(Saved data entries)
◇ ◇ ◇ ◇ ◇ ◇ ◇

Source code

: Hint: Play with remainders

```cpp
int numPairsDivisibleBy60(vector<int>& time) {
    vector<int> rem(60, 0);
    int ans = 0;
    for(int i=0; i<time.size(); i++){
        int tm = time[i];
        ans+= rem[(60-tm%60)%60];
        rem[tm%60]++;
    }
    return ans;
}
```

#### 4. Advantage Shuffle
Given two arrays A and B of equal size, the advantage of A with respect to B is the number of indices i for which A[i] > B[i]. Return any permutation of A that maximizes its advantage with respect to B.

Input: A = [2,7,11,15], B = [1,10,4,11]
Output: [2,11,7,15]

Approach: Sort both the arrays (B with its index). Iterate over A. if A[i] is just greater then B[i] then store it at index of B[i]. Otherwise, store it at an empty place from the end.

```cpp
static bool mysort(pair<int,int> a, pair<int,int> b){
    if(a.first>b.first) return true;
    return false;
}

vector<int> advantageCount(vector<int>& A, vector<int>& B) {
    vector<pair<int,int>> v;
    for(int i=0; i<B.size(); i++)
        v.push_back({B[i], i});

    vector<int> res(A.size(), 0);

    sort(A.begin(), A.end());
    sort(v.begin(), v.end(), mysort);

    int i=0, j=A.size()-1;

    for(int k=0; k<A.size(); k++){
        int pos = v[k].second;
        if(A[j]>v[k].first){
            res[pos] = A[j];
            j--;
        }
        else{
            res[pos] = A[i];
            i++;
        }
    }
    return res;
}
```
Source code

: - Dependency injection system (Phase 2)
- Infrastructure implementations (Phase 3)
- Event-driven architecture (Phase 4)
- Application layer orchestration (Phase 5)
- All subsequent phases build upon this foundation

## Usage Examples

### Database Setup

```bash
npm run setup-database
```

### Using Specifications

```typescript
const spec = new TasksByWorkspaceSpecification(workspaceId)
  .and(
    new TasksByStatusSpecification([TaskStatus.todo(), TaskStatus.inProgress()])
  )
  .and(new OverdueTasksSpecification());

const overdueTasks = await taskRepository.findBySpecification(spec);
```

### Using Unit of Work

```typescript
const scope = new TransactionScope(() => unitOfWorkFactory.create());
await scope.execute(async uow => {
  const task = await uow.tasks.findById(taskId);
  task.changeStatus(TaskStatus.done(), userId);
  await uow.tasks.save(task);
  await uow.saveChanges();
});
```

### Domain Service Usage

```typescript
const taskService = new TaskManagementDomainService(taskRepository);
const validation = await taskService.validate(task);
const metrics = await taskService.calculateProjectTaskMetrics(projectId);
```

◇ ◇ ◇ ◇ ◇ ◇ ◇

Task objective ::
The lines to return are those in the entries above that hold "Usage".

Response to the exercise ::
## Usage Examples
### Domain Service Usage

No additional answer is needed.